> INSTRUCCIONES Y REQUISITOS: ¿Puedes reproducir sin ningún cambio cada una de las líneas de todas las filas?

> DATOS REGISTRADOS:
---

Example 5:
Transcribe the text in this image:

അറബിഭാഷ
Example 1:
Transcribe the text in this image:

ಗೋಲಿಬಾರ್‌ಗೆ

> SOLUCIÓN COMPLETA:
---

Example 5:
Transcribe the text in this image:

അറബിഭാഷ
Example 1:
Transcribe the text in this image:

ಗೋಲಿಬಾರ್‌ಗೆ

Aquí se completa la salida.